Shitodome: ottone cesellato.
Un'impugnatura in legno rivestita di pelle di razza, intrecciata con seta marrone.
Un fuchi in rame rivestito in shakudo, inciso con un albero fiorito e impreziosito da dettagli in oro e shakudo.
Un kashira in shakudo, scolpito con un uomo in kimono d'oro e volto di rame, che regge un kasa in shakudo, accanto a un bufalo in shakudo e oro.

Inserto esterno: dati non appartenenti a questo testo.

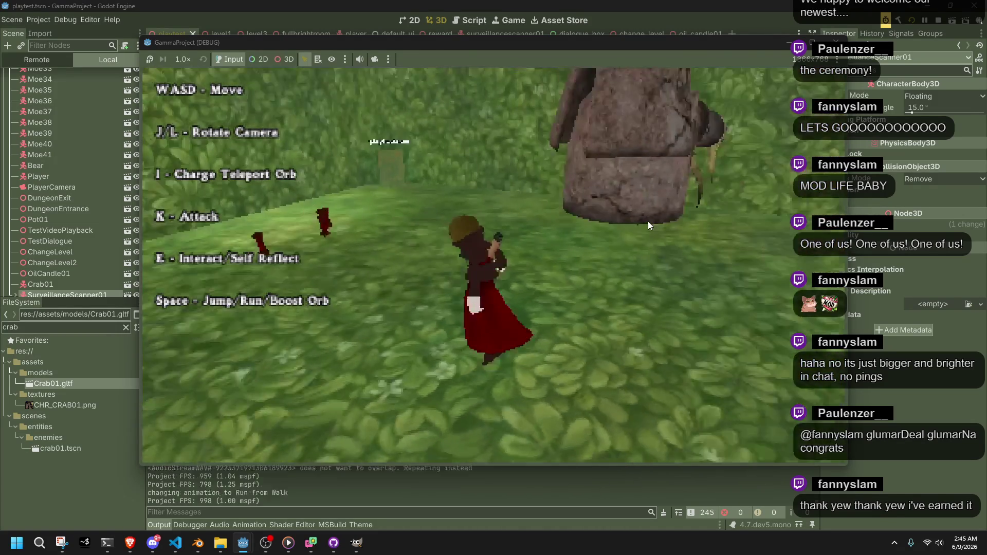
key(s)
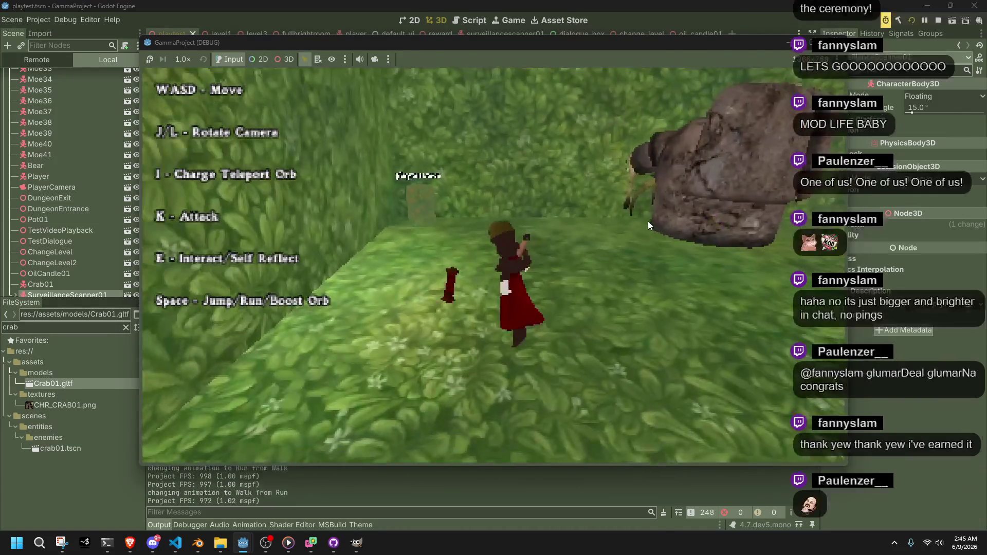
key(s)
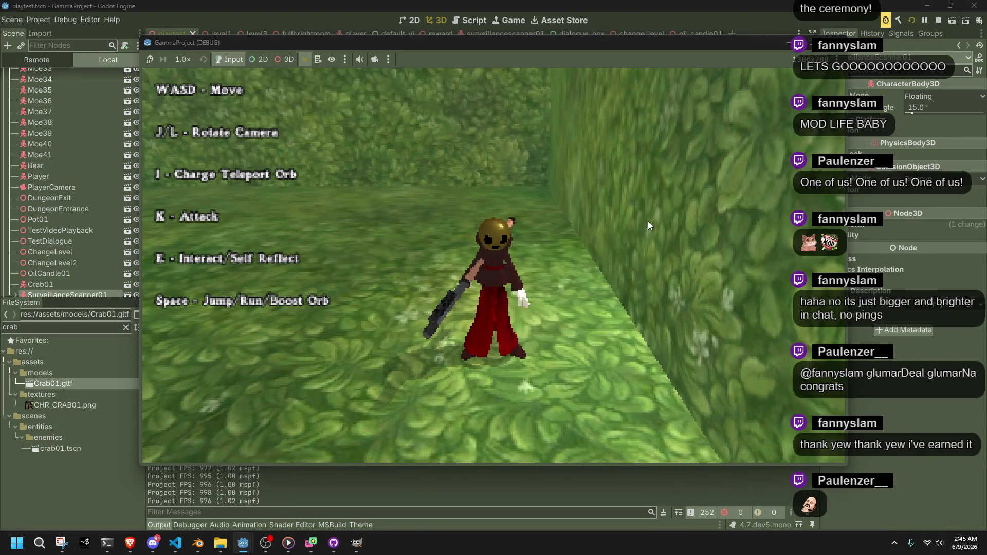
key(l)
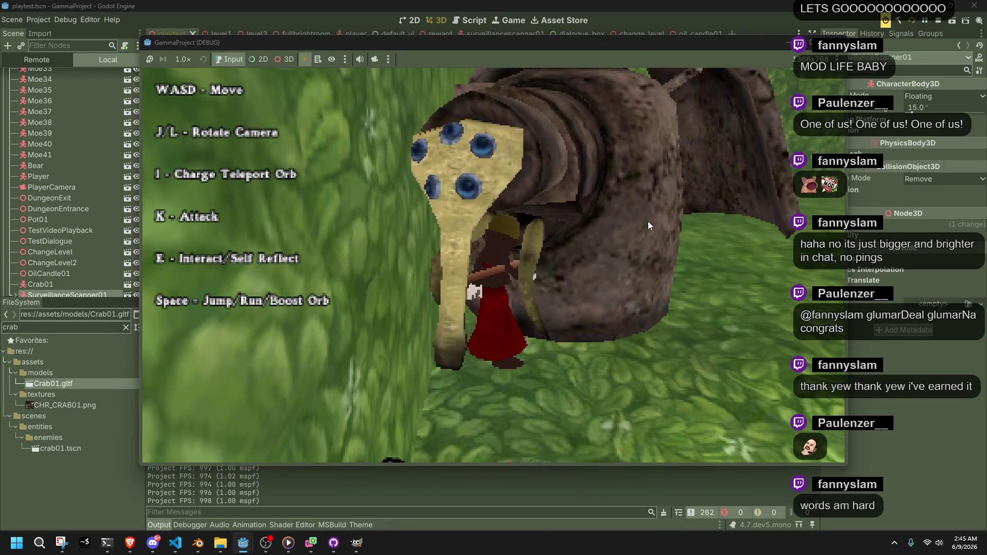
- Vault onto the crab, run to the playtest.tscn sign and start its dialogue
key(w)
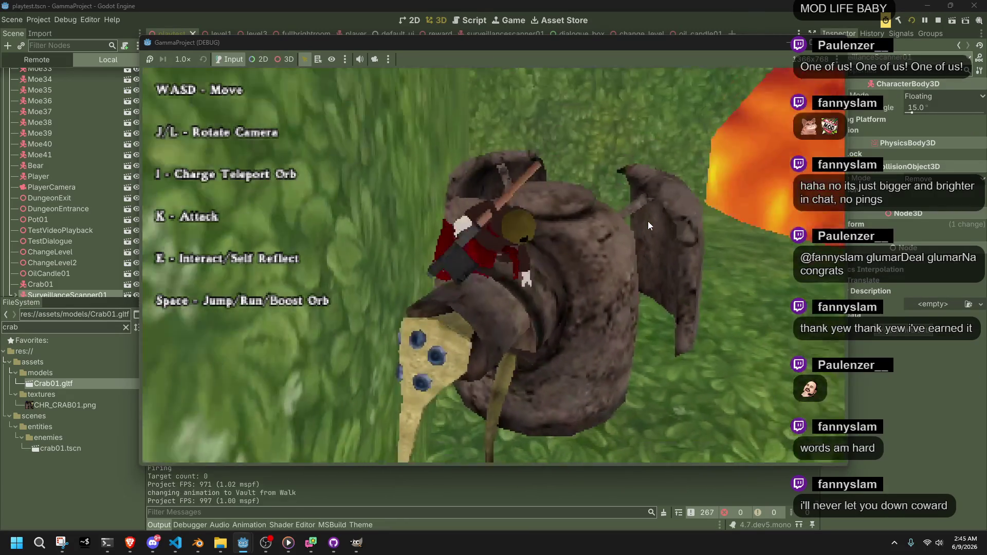
key(s)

Un menuuki raffigurante quattro api in shakudo e oro. Una tsuba mokko gata in ferro, scolpita con motivi fogliari impreziositi da dettagli in oro e un pipistrello: lo yamachichi è uno yōkai menzionato nell'Ehon Hyaku Monogatari. Il suo nome potrebbe derivare da ateji, che unisce l'idea di "regione montuosa" e "seno" o "latte".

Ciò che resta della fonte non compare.